__To-do item 1__
According to the article about the 1879 Edlingham vicarage incident, where is Edlingham located relative to Alnwick?
═════ Page text ═════
Fiancée inadvertently exposed evidence tampering

Joseph Yossarian
5 min readMay 20, 2022
Lithograph of an elderly man in a dressing gown, armed with a sword accosting two men ransacking a room, one of who is holding a shotgun.
Rev Buckle accosts the burglars (Project Gutenberg)

Let me take you on a journey back in time. To 1879, when Victoria was on the throne, Disraeli sat in Number Ten, and Joseph Swan of Newcastle had recently announced his invention of the incandescent light bulb.

Inside a vicarage in the remote Northumberland village of Edlingham, six miles south-west of Alnwick, an incident occurred that saw two innocent men imprisoned, and the methods of the local constabulary heavily criticised after it emerged that police skulduggery was afoot. The case was also instrumental in bringing about the formation of the Court of Appeal.
═════ Task data ═════
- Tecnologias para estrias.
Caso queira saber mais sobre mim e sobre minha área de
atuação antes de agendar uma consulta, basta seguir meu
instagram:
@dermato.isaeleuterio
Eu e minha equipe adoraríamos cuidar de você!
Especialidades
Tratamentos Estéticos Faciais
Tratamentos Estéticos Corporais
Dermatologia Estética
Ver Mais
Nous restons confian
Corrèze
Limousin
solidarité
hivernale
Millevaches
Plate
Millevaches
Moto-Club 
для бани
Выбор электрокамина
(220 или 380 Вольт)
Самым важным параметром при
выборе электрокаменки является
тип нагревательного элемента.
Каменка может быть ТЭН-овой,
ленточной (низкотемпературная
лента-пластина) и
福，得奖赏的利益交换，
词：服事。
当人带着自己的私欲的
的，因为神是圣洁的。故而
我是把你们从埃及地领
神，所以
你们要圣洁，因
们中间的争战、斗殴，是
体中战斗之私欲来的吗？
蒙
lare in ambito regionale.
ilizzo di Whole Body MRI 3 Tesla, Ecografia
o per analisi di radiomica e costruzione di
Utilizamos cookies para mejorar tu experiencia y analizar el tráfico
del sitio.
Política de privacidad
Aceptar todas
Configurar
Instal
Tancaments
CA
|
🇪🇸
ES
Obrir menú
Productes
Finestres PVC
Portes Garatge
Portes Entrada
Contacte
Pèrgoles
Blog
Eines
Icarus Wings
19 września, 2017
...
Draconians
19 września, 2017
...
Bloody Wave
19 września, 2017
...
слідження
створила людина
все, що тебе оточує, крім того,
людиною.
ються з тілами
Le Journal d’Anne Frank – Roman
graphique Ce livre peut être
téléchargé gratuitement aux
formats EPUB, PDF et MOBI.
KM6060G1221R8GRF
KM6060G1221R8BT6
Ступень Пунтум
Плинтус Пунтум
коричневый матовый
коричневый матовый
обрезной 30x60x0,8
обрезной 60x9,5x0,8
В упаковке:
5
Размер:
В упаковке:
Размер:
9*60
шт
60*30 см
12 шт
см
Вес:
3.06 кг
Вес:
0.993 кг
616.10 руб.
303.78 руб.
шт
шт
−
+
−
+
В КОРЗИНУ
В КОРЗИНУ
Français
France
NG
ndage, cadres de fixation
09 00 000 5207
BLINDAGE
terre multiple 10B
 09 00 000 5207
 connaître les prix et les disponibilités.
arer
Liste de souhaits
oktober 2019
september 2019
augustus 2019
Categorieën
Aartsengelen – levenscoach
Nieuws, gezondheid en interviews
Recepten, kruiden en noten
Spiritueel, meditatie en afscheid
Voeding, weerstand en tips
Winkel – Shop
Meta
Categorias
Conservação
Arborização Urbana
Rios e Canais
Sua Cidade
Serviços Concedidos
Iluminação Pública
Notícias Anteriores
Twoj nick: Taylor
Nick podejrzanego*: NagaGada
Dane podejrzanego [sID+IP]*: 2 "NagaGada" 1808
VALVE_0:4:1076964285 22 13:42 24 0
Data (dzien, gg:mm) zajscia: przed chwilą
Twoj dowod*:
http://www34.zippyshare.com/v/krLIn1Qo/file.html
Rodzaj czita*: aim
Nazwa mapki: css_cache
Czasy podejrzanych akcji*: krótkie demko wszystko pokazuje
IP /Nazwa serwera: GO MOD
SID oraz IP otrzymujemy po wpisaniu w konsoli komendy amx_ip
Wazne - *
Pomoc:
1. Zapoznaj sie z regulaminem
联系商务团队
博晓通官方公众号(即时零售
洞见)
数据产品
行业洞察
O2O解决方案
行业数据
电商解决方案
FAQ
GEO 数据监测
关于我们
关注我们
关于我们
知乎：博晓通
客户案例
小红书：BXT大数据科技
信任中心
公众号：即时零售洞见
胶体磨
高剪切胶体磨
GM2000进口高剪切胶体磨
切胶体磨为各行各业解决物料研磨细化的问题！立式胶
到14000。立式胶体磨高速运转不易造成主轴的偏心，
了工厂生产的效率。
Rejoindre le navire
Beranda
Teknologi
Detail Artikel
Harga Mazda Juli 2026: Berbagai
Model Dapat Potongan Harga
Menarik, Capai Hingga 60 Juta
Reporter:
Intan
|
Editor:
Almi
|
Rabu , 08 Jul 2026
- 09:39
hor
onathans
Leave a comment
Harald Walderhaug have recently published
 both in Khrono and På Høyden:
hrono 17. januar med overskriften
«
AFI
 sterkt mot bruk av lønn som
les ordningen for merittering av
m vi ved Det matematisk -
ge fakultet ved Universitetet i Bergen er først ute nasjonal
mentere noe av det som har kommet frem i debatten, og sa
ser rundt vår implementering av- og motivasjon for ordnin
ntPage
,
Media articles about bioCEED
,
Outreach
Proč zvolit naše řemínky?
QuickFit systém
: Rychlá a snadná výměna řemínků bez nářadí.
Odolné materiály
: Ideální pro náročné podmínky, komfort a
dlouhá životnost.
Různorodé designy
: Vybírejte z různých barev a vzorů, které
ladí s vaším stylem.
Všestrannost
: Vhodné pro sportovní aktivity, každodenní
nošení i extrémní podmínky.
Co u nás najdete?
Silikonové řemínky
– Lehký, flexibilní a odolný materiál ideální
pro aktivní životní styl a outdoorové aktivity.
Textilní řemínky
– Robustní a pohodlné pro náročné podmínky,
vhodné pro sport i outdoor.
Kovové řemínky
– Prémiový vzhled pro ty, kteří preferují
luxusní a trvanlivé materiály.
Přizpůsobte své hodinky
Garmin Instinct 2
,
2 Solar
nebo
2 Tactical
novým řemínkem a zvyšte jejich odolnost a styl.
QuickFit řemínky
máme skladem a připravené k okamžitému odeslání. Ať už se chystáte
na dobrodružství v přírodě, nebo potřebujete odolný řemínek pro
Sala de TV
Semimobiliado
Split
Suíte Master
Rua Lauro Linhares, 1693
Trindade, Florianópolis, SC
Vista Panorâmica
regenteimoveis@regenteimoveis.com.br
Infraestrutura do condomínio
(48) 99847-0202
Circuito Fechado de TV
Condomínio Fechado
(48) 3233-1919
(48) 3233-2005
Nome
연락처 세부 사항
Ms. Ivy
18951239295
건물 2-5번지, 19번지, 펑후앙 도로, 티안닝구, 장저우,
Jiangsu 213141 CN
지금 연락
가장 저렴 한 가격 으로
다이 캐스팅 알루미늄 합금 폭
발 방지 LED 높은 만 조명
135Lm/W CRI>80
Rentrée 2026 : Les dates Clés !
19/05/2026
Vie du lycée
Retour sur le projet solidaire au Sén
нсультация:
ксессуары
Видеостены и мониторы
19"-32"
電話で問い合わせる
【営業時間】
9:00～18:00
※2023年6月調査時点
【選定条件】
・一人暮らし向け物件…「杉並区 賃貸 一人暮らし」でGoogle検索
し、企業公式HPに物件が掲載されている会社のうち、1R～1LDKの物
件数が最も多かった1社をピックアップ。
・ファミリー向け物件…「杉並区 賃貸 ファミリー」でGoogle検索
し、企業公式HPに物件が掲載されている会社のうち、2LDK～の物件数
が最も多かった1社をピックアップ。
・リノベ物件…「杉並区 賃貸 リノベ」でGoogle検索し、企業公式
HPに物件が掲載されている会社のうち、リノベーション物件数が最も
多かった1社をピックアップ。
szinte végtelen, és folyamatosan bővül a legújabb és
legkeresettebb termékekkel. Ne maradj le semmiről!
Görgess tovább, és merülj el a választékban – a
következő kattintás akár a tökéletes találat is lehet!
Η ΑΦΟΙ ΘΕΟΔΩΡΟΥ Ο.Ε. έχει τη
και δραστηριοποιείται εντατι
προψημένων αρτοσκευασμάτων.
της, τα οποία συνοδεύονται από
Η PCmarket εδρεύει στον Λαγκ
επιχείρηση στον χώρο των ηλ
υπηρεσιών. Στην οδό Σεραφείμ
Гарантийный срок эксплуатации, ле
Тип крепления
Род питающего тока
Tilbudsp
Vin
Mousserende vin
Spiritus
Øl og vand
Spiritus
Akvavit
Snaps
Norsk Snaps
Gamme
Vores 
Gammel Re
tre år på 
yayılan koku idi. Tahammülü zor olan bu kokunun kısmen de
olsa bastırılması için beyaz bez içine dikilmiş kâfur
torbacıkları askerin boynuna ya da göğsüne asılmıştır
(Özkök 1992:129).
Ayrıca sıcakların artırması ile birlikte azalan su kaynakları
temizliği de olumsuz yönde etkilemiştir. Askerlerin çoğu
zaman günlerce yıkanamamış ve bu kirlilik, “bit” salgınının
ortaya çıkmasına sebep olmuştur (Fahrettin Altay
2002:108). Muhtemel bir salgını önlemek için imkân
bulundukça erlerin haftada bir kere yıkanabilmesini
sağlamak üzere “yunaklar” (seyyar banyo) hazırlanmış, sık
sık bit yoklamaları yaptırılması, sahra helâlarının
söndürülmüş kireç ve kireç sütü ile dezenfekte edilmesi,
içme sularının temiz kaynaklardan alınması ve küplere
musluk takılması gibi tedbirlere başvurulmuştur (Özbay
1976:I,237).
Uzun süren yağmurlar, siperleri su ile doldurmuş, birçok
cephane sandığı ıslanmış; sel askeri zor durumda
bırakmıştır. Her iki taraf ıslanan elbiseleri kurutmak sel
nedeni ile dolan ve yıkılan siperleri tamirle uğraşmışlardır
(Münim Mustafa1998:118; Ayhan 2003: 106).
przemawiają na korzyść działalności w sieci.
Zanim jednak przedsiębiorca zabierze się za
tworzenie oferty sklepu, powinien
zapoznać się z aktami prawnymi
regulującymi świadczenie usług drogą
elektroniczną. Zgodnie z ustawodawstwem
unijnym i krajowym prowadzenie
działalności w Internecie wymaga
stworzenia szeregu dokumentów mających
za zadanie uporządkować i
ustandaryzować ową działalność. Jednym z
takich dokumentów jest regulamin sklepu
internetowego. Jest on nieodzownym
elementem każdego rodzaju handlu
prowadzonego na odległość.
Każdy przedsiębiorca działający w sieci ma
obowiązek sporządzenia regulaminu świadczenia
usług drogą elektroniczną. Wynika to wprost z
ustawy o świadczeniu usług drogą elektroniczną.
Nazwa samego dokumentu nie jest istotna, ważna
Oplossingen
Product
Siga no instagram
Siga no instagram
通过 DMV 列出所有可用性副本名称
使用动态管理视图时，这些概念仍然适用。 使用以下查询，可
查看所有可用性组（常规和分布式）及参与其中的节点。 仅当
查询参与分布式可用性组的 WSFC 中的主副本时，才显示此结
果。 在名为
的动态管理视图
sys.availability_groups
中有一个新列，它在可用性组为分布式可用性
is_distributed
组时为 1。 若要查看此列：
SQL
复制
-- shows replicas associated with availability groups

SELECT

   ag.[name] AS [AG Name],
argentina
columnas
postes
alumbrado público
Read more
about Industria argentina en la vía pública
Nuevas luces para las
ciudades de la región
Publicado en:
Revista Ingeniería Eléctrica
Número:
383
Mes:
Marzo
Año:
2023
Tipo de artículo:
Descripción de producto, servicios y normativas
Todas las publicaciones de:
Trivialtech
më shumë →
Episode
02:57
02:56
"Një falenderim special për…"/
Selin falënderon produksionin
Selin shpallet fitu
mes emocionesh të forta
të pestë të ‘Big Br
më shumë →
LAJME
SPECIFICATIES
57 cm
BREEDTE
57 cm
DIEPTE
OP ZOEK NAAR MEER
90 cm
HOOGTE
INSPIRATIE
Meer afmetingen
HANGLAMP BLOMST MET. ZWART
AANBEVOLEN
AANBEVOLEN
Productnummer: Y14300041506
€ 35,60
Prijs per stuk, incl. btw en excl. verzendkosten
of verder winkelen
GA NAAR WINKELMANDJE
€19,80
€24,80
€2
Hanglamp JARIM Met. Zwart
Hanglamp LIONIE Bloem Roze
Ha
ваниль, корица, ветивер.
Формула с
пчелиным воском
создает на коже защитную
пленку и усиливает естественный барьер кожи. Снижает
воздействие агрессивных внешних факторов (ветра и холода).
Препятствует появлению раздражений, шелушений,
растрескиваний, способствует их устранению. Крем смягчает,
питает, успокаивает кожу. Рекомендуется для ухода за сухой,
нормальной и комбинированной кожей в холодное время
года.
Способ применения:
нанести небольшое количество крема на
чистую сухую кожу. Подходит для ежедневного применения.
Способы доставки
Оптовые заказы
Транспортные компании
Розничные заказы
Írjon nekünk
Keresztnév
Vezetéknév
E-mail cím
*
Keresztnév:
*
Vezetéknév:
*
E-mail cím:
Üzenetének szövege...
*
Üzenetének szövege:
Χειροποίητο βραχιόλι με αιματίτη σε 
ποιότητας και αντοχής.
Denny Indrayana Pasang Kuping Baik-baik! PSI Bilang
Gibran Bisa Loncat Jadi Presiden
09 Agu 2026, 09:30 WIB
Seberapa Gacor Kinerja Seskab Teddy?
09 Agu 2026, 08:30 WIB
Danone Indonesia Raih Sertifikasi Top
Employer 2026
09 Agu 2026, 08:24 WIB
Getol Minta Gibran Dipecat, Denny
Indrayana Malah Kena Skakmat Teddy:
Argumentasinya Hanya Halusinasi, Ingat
═════
__To-do item 2__
Turn the lines of the rows into a numbered list, covering everything from the start of the rows down to the line containing "616.10 руб.", with both ends included and blank lines left out.

__Response box 1__
Six miles south-west of Alnwick.

__Response box 2__
1. - Tecnologias para estrias.
2. Caso queira saber mais sobre mim e sobre minha área de
3. atuação antes de agendar uma consulta, basta seguir meu
4. instagram:
5. @dermato.isaeleuterio
6. Eu e minha equipe adoraríamos cuidar de você!
7. Especialidades
8. Tratamentos Estéticos Faciais
9. Tratamentos Estéticos Corporais
10. Dermatologia Estética
11. Ver Mais
12. Nous restons confian
13. Corrèze
14. Limousin
15. solidarité
16. hivernale
17. Millevaches
18. Plate
19. Millevaches
20. Moto-Club 
21. для бани
22. Выбор электрокамина
23. (220 или 380 Вольт)
24. Самым важным параметром при
25. выборе электрокаменки является
26. тип нагревательного элемента.
27. Каменка может быть ТЭН-овой,
28. ленточной (низкотемпературная
29. лента-пластина) и
30. 福，得奖赏的利益交换，
31. 词：服事。
32. 当人带着自己的私欲的
33. 的，因为神是圣洁的。故而
34. 我是把你们从埃及地领
35. 神，所以
36. 你们要圣洁，因
37. 们中间的争战、斗殴，是
38. 体中战斗之私欲来的吗？
39. 蒙
40. lare in ambito regionale.
41. ilizzo di Whole Body MRI 3 Tesla, Ecografia
42. o per analisi di radiomica e costruzione di
43. Utilizamos cookies para mejorar tu experiencia y analizar el tráfico
44. del sitio.
45. Política de privacidad
46. Aceptar todas
47. Configurar
48. Instal
49. Tancaments
50. CA
51. |
52. 🇪🇸
53. ES
54. Obrir menú
55. Productes
56. Finestres PVC
57. Portes Garatge
58. Portes Entrada
59. Contacte
60. Pèrgoles
61. Blog
62. Eines
63. Icarus Wings
64. 19 września, 2017
65. ...
66. Draconians
67. 19 września, 2017
68. ...
69. Bloody Wave
70. 19 września, 2017
71. ...
72. слідження
73. створила людина
74. все, що тебе оточує, крім того,
75. людиною.
76. ються з тілами
77. Le Journal d’Anne Frank – Roman
78. graphique Ce livre peut être
79. téléchargé gratuitement aux
80. formats EPUB, PDF et MOBI.
81. KM6060G1221R8GRF
82. KM6060G1221R8BT6
83. Ступень Пунтум
84. Плинтус Пунтум
85. коричневый матовый
86. коричневый матовый
87. обрезной 30x60x0,8
88. обрезной 60x9,5x0,8
89. В упаковке:
90. 5
91. Размер:
92. В упаковке:
93. Размер:
94. 9*60
95. шт
96. 60*30 см
97. 12 шт
98. см
99. Вес:
100. 3.06 кг
101. Вес:
102. 0.993 кг
103. 616.10 руб.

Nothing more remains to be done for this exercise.